As I noted in my movie review of “Michael Clayton,” the George Clooney legal thriller out today, the nation’s federal immigration enforcement agency is the INS. Clooney’s Michael Clayton is a law firm “fixer” or “cleaner.” He directs clients in criminal legal trouble to the right lawyer for the right case. In one scene, he’s shown on the phone with someone looking for a good lawyer in an immigration case in Miami. Clayton asks the person if he’s talked to anyone at the INS. Then, he tells the person not to worry, that he knows people at the INS, including the former Commissioner.
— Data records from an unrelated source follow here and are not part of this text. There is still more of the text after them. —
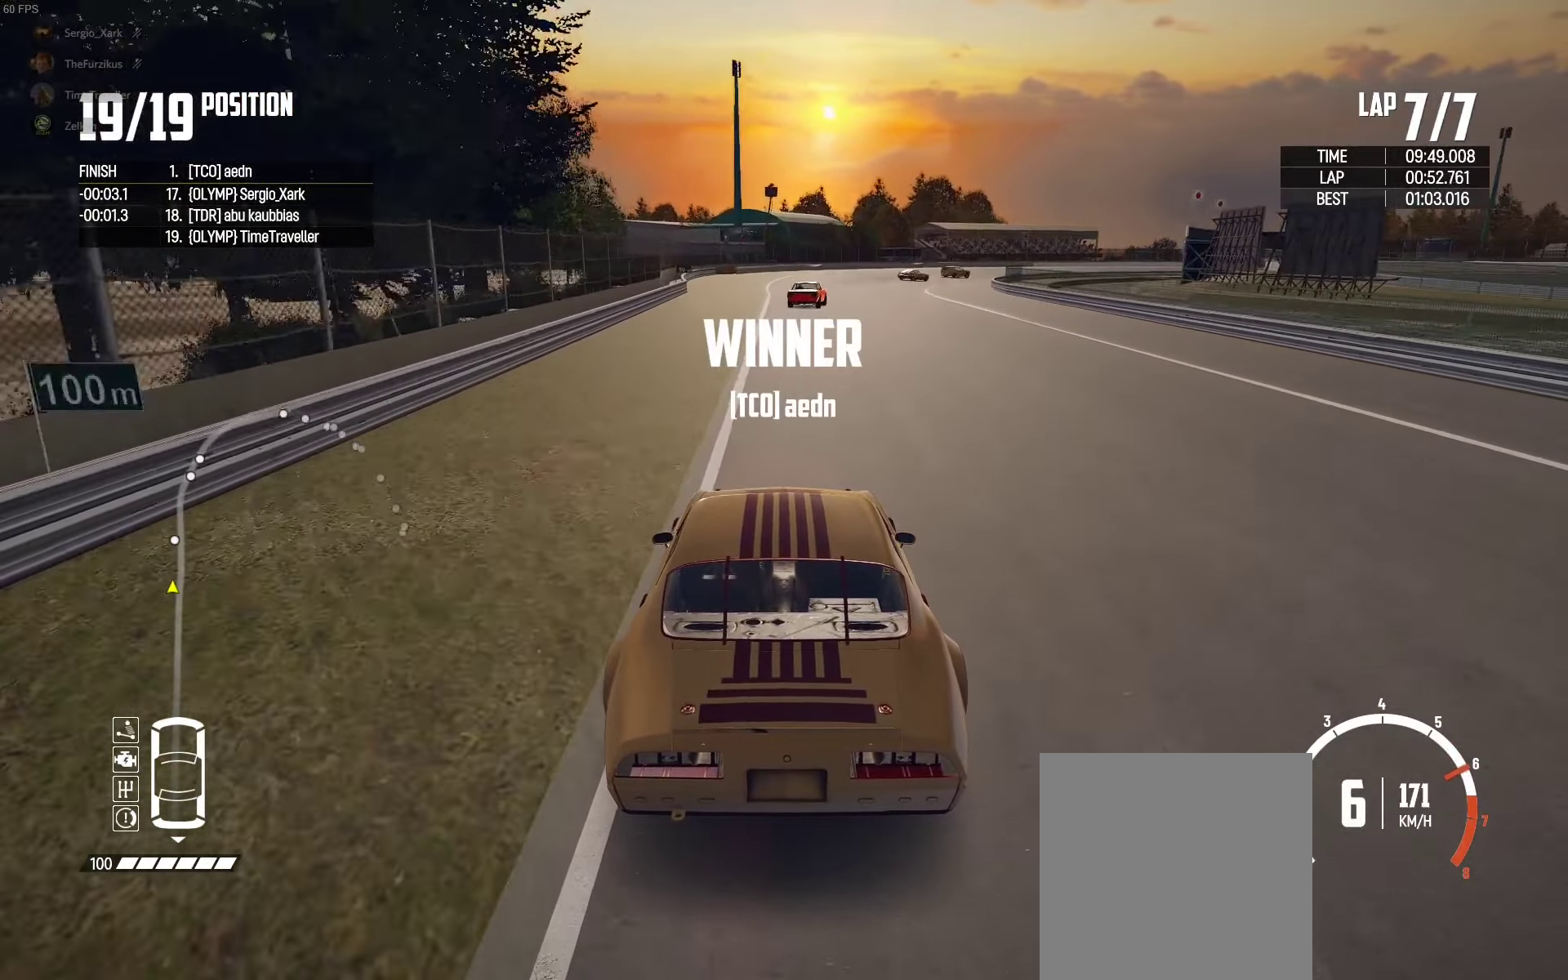
{"buttons": [], "left_stick": "up-right", "right_stick": "center", "events": [[117, "R2", "up"], [200, "left_stick", "right"], [400, "left_stick", "up-right"]]}
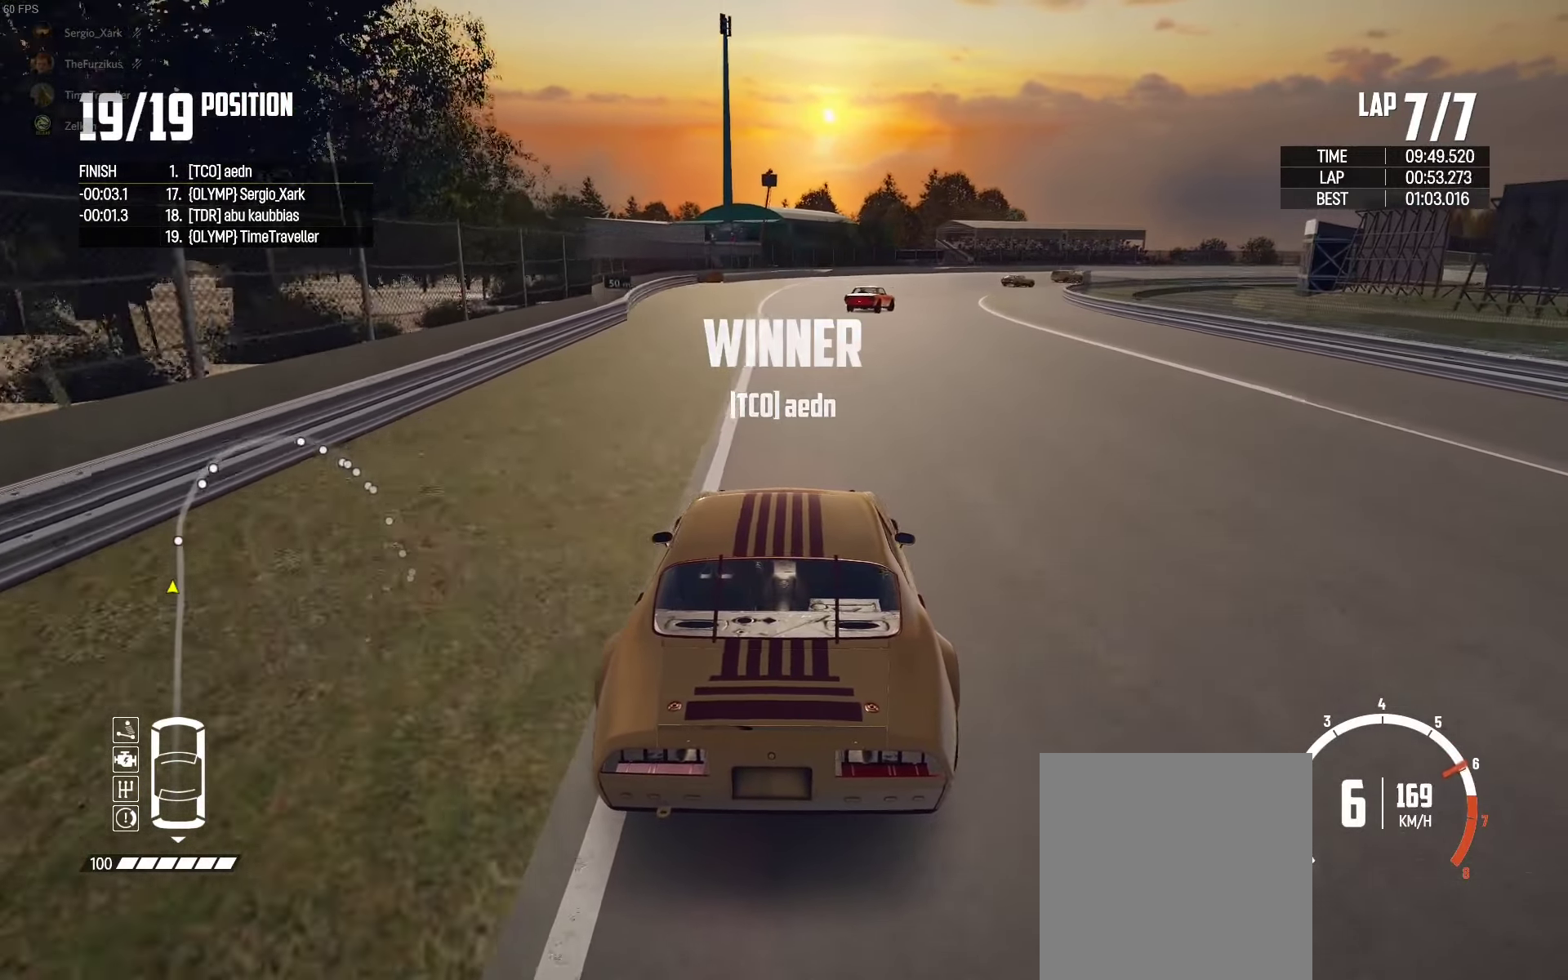
{"buttons": [], "left_stick": "up-right", "right_stick": "center", "events": [[17, "right_stick", "down"], [150, "right_stick", "center"]]}
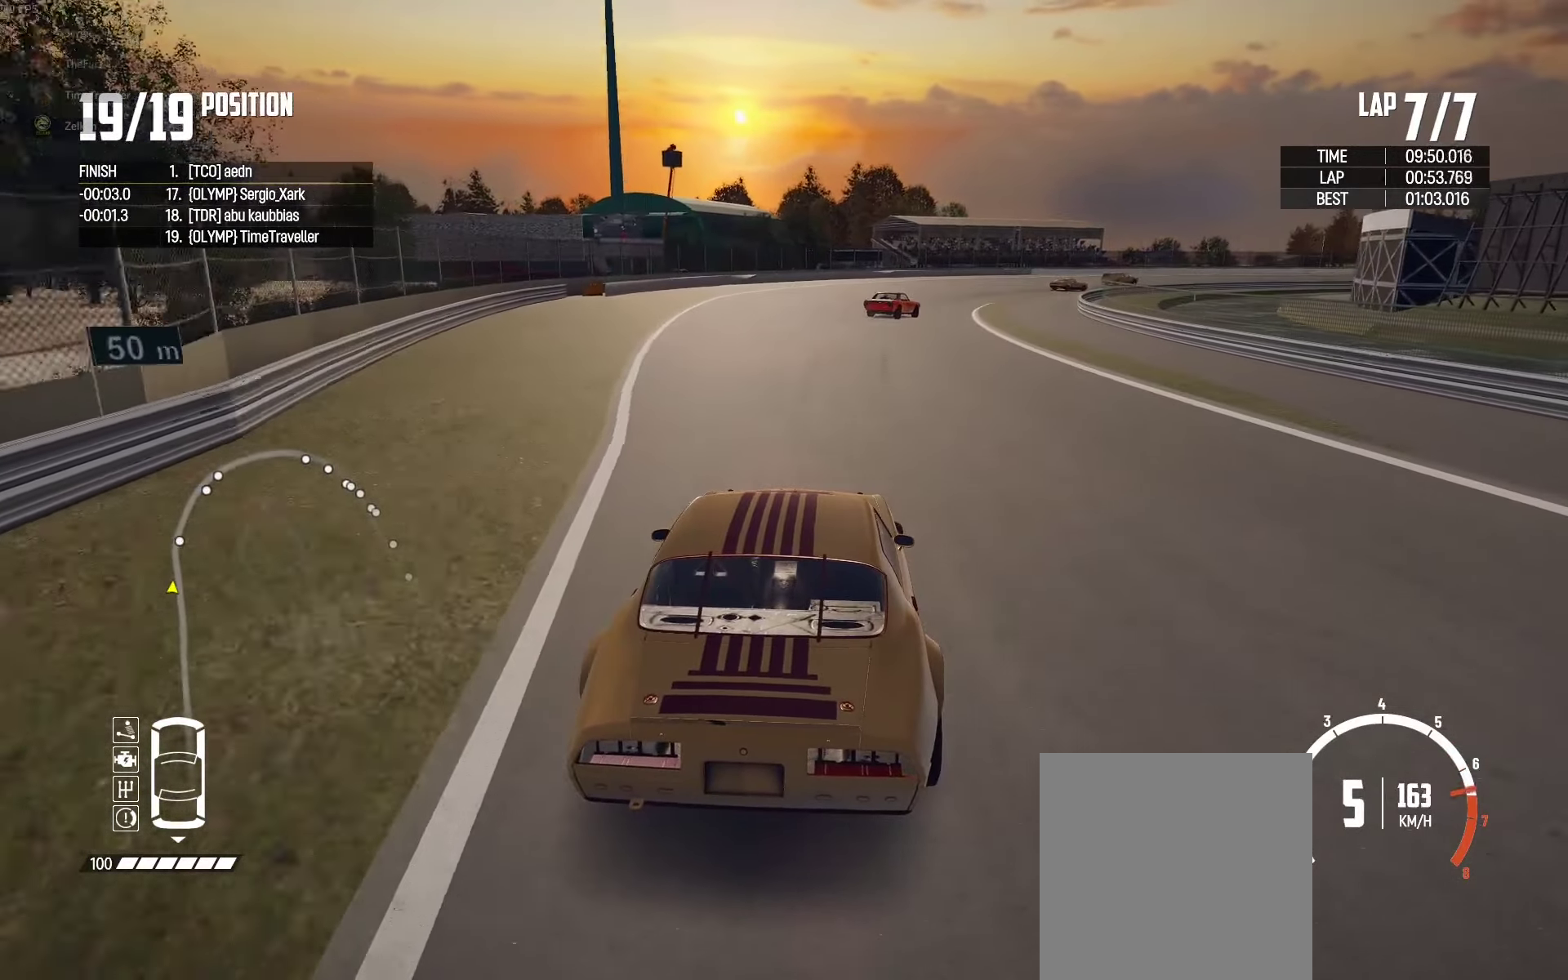
{"buttons": ["L2"], "left_stick": "up-right", "right_stick": "center", "events": [[284, "L2", "down"]]}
icebadge.jpgrodneydangerfield2.jpg

No Respect:

Is ICE America’s “Rodney Dangerfield” Law Enforcement Agency?

The thing is, there is no INS anymore. And there hasn’t been for years.
But, hey, people see 20 million plus illegal aliens roaming their streets and taking their jobs. And they don’t see anyone arresting them.
And maybe that’s why they don’t know ICE exists . . . despite the trumped up “1,300” “new” illegal alien “gang” “arrests.”
All of Julie Myers’ empty, phony face time on FOX News won’t change that. Only meaningful immigration enforcement and investigation–and sweeping changes in the agency’s leadership–will.
The best form of advertising is getting the job done. With 20 million plus roaming the Great American Abyss, that ain’t happening.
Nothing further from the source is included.